(Dataset entries)

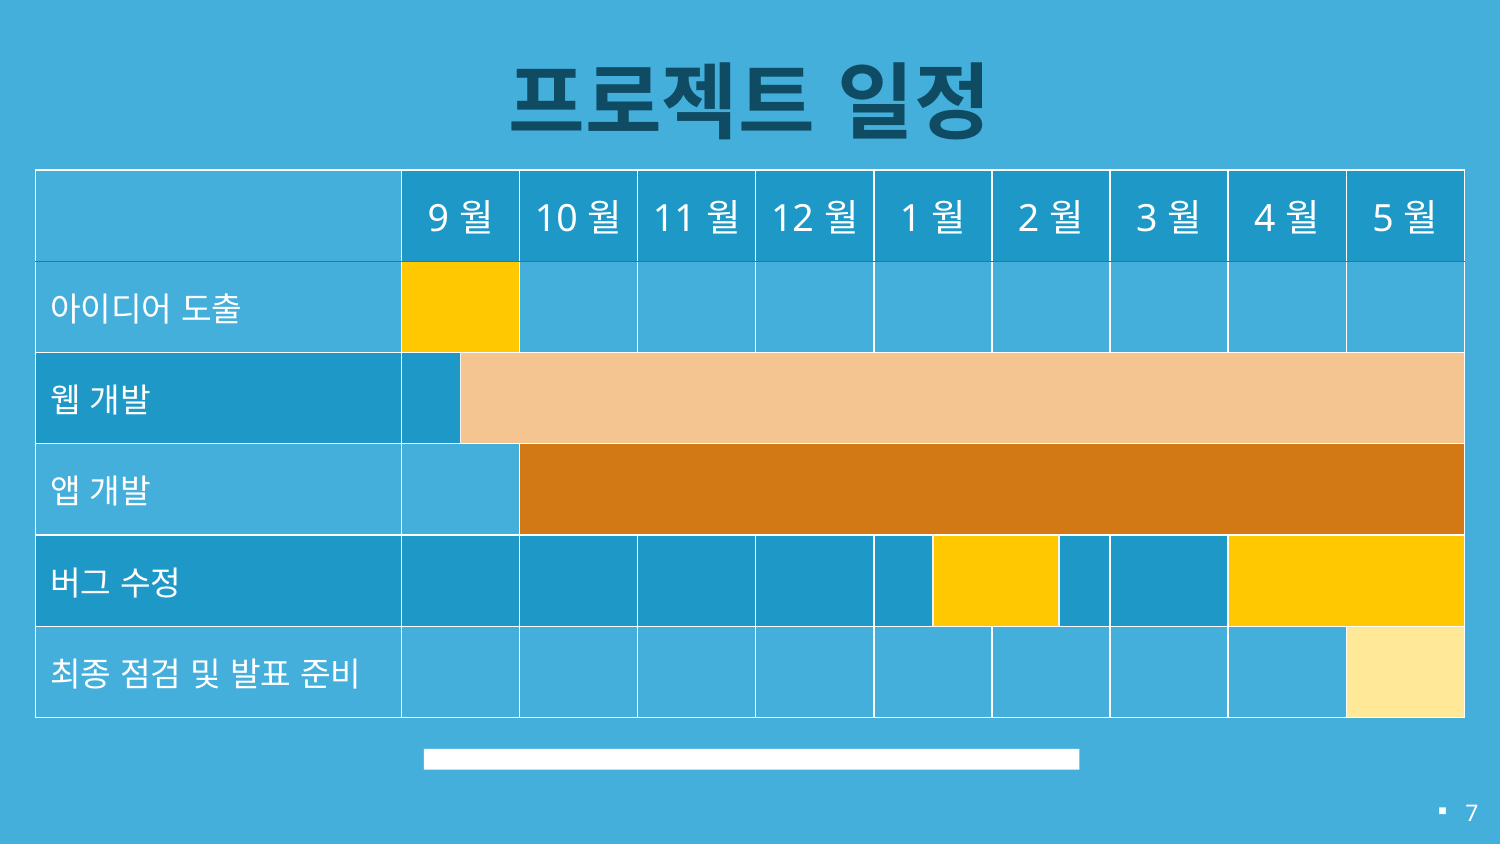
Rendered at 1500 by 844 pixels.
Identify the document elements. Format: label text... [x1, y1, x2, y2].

table_header 12월 [756, 171, 873, 261]
table_cell 아이디어 도출 [36, 262, 401, 352]
table_cell [520, 536, 637, 626]
table_cell [402, 536, 519, 626]
slide_number 7 [1403, 783, 1494, 832]
table_cell 웹 개발 [36, 353, 401, 443]
table_cell [1111, 536, 1227, 626]
table_cell [875, 627, 991, 717]
table_cell [1347, 262, 1464, 352]
table_cell [993, 627, 1109, 717]
table_header 11월 [638, 171, 755, 261]
table_cell [934, 536, 1058, 626]
table_cell [638, 262, 755, 352]
table_cell [638, 536, 755, 626]
table_cell [461, 353, 1464, 443]
table_cell [1347, 627, 1464, 717]
table_cell [875, 262, 991, 352]
table_header 10월 [520, 171, 637, 261]
table_cell [1111, 262, 1227, 352]
table_cell 최종 점검 및 발표 준비 [36, 627, 401, 717]
table_cell [756, 627, 873, 717]
table_header 2월 [993, 171, 1109, 261]
table_cell [1111, 627, 1227, 717]
table_cell [756, 262, 873, 352]
table_cell [756, 536, 873, 626]
table_header 4월 [1229, 171, 1346, 261]
table_header 3월 [1111, 171, 1227, 261]
table_header [36, 171, 401, 261]
table_cell [1229, 536, 1464, 626]
title 프로젝트 일정 [75, 45, 1425, 165]
table_cell [520, 262, 637, 352]
table_cell [402, 262, 519, 352]
table_cell [875, 536, 932, 626]
table_cell [1060, 536, 1109, 626]
table_cell 앱 개발 [36, 444, 401, 534]
table_cell [520, 627, 637, 717]
table_header 5월 [1347, 171, 1464, 261]
table_cell [402, 627, 519, 717]
table_cell 버그 수정 [36, 536, 401, 626]
table_cell [1229, 627, 1346, 717]
table_cell [993, 262, 1109, 352]
table_cell [638, 627, 755, 717]
table_cell [402, 353, 460, 443]
table_header 9월 [402, 171, 519, 261]
table_header 1월 [875, 171, 991, 261]
table_cell [402, 444, 519, 534]
table_cell [1229, 262, 1346, 352]
table_cell [520, 444, 1464, 534]
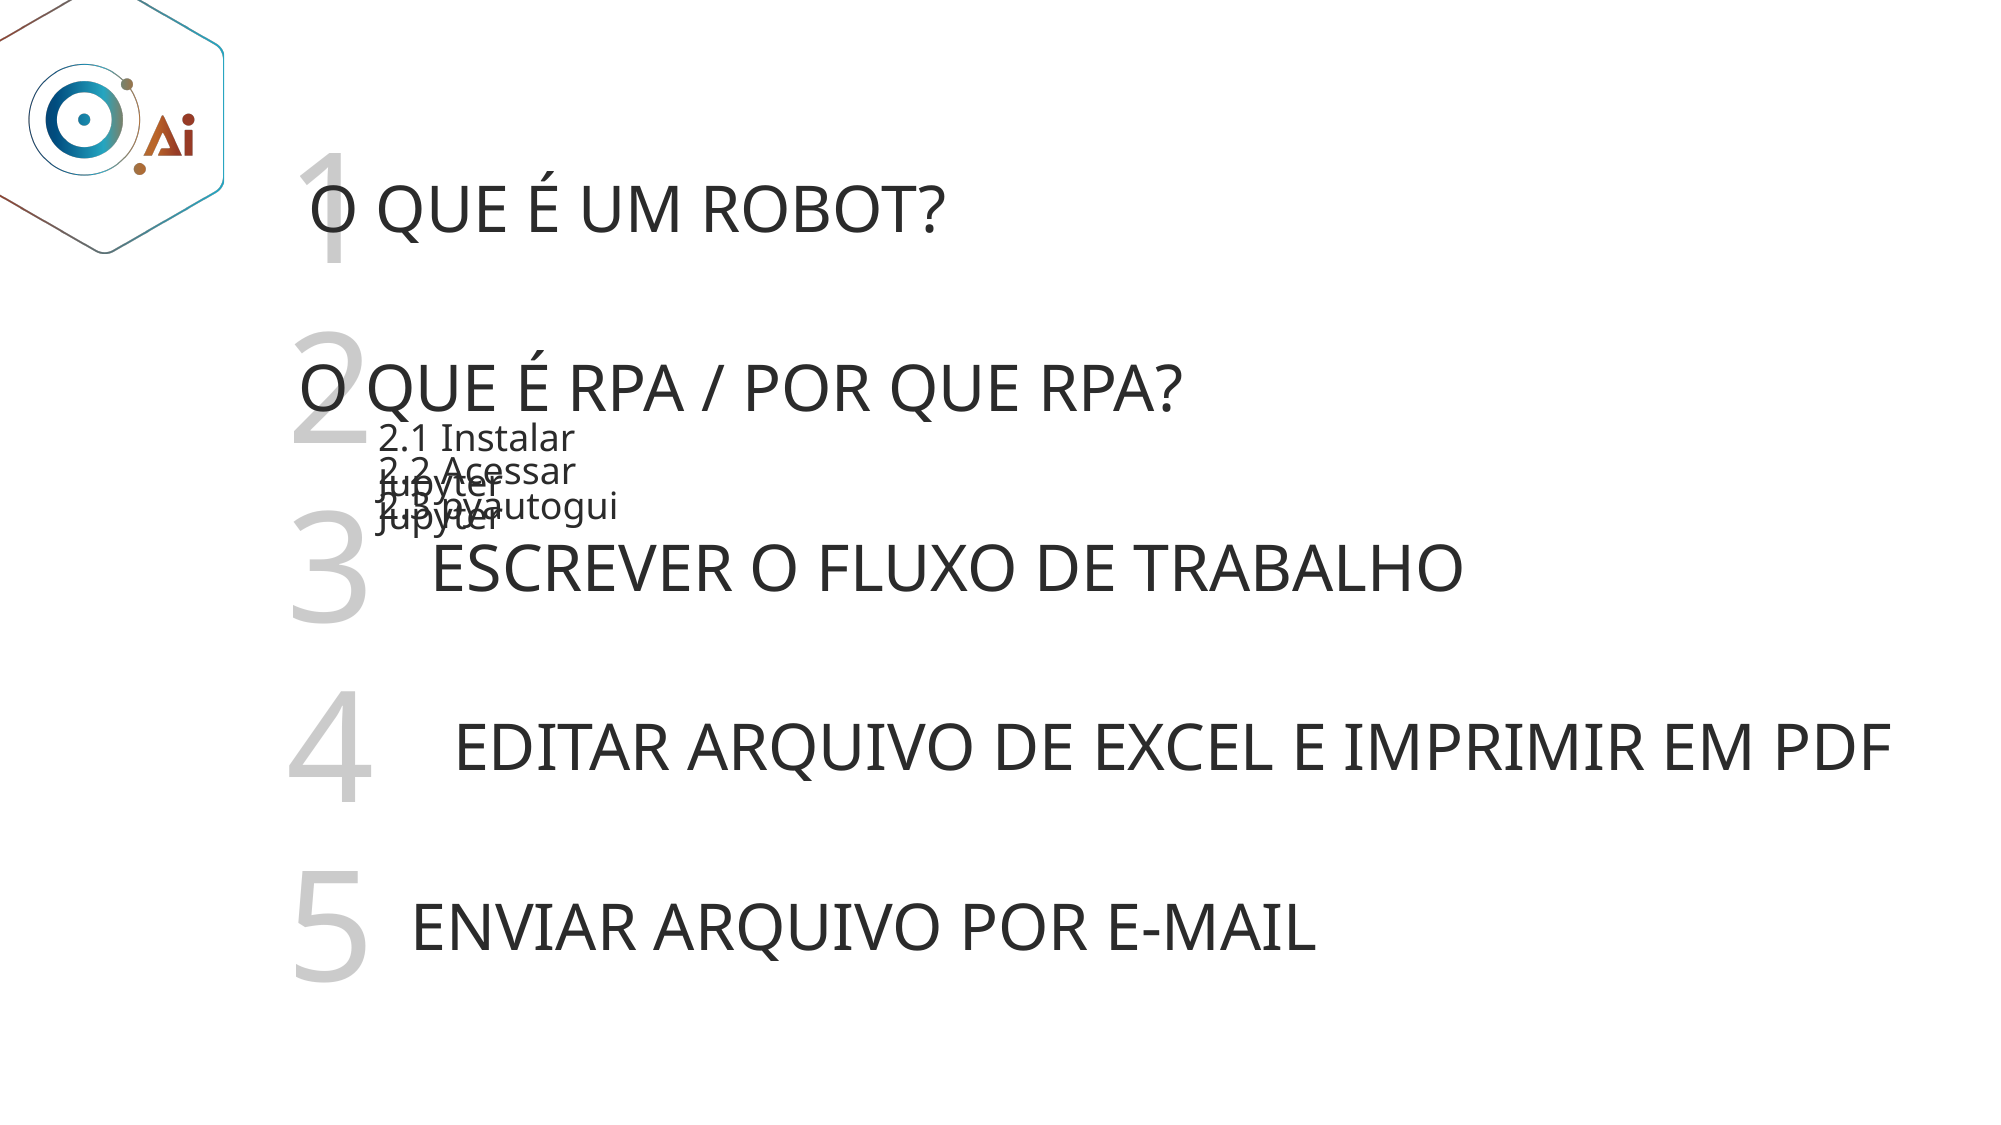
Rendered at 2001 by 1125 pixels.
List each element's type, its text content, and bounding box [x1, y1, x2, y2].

WHAT YOU ARE ASKED TO DO: Restate every line above exactly, omitting images.

SOLUTION TO THIS TASK:
Rendered at 1500 by 844 pixels.
Identify the document elements. Format: label text... [x1, y1, x2, y2].

table_header 12월 [756, 171, 873, 261]
table_cell 아이디어 도출 [36, 262, 401, 352]
table_cell [520, 536, 637, 626]
table_cell [402, 536, 519, 626]
slide_number 7 [1403, 783, 1494, 832]
table_cell 웹 개발 [36, 353, 401, 443]
table_cell [1111, 536, 1227, 626]
table_cell [875, 627, 991, 717]
table_cell [1347, 262, 1464, 352]
table_cell [993, 627, 1109, 717]
table_header 11월 [638, 171, 755, 261]
table_cell [934, 536, 1058, 626]
table_cell [638, 262, 755, 352]
table_cell [638, 536, 755, 626]
table_cell [461, 353, 1464, 443]
table_cell [1347, 627, 1464, 717]
table_cell [875, 262, 991, 352]
table_header 10월 [520, 171, 637, 261]
table_cell [1111, 262, 1227, 352]
table_cell 최종 점검 및 발표 준비 [36, 627, 401, 717]
table_cell [756, 627, 873, 717]
table_header 2월 [993, 171, 1109, 261]
table_cell [1111, 627, 1227, 717]
table_cell [756, 262, 873, 352]
table_cell [756, 536, 873, 626]
table_header 4월 [1229, 171, 1346, 261]
table_header 3월 [1111, 171, 1227, 261]
table_header [36, 171, 401, 261]
table_cell [1229, 536, 1464, 626]
title 프로젝트 일정 [75, 45, 1425, 165]
table_cell [520, 262, 637, 352]
table_cell [402, 262, 519, 352]
table_cell [875, 536, 932, 626]
table_cell [1060, 536, 1109, 626]
table_cell 앱 개발 [36, 444, 401, 534]
table_cell [520, 627, 637, 717]
table_header 5월 [1347, 171, 1464, 261]
table_cell [402, 627, 519, 717]
table_cell 버그 수정 [36, 536, 401, 626]
table_cell [1229, 627, 1346, 717]
table_cell [993, 262, 1109, 352]
table_cell [638, 627, 755, 717]
table_cell [402, 353, 460, 443]
table_header 9월 [402, 171, 519, 261]
table_header 1월 [875, 171, 991, 261]
table_cell [402, 444, 519, 534]
table_cell [1229, 262, 1346, 352]
table_cell [520, 444, 1464, 534]
Rendered at 2001 by 1125 pixels.
List each element's type, its text content, and bounding box [x1, y1, x2, y2].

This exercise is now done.